Responsible Black Boxes: How Virtue Ethics Can Bridge the Responsibility Gap in AI
摘要
The rapid advancement of artificial intelligence (AI)—especially the emergence of opaque ‘black-box’ model architectures—has raised concerns about moral responsibility. If the internal workings of AI are invisible even to engineering organisations, how do we determine who is responsible for the system’s results? Many have turned to explainable AI (XAI) paradigms to solve this ‘responsibility gap’, assuming that transparent models are necessary for accountability.
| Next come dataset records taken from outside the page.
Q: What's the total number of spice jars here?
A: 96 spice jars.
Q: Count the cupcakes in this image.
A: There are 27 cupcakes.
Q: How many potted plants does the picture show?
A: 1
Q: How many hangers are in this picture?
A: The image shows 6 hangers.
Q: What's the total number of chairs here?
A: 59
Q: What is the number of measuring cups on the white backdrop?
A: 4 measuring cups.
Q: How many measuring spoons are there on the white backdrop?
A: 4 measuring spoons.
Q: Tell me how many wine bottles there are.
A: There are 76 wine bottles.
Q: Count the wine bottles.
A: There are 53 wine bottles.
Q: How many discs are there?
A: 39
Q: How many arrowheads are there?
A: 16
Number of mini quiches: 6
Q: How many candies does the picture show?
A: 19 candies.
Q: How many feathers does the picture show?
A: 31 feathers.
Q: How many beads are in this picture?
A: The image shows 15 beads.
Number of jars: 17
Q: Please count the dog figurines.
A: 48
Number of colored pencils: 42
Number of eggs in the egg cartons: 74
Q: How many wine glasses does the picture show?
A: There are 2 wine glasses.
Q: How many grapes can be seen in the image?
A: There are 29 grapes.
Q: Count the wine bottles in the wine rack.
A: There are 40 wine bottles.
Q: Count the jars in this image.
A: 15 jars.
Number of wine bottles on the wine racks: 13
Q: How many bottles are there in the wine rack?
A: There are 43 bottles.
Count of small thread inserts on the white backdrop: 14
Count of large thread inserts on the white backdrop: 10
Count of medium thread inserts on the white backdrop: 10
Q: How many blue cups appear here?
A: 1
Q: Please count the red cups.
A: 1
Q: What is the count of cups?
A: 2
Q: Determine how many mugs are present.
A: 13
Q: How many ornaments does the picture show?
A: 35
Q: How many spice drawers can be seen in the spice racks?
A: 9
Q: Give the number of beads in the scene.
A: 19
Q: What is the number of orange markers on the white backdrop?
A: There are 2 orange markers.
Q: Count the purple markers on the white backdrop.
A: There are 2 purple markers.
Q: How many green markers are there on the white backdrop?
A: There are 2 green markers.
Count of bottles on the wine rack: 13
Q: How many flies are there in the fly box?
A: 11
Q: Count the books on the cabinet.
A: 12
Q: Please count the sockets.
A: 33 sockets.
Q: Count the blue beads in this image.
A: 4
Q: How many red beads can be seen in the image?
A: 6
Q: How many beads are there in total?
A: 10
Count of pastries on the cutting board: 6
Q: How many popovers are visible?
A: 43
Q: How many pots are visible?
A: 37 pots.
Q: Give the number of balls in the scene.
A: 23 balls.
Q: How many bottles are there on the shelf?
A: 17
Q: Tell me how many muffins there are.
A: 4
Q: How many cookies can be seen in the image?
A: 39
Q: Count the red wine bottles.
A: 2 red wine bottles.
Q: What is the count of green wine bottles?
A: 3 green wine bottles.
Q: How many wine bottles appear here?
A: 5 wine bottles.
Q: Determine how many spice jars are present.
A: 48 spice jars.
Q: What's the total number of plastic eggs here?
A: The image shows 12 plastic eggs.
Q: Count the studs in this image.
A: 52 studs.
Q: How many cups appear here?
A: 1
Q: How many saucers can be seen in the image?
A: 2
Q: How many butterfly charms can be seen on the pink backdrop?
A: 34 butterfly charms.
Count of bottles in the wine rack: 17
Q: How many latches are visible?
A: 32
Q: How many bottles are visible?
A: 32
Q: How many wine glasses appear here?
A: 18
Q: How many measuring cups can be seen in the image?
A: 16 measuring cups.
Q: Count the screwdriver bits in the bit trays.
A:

We argue, however, that Aristotelian virtue ethics more adequately addresses the black-box challenge by locating responsibility in the character and dispositions of the engineering organisations that design, deploy, and use AI, independent of whether models are fully explainable. While the XAI paradigm tries to ensure that AI systems are sufficiently interpretable to identify causal contributors, virtue ethics cultivates phronesis (practical wisdom) and moral dispositions, allowing engineering organisations to respond flexibly and responsibly to novel or unpredictable scenarios even when causal processes remain opaque. To illustrate our case, we analyse how XAI approaches can falter when confronted with the opacity of large language models and their emergent behaviours. We then show how the ethics of Aristotelian virtue more adequately assigns responsibility by emphasising habituation, character development, and readiness to handle unforeseen consequences. We continue by exploring practical difficulties in integrating a virtue-ethical perspective in AI contexts, contrasting a more pessimistic view, highlighting institutional and cultural obstacles, with a more optimistic outlook that sees targeted education fostering virtuous engineering organisations. We close by concluding that even when practical difficulties are considered, virtue ethics remains our strongest tool to achieve responsible AI in a situation where algorithms are ‘black boxes’.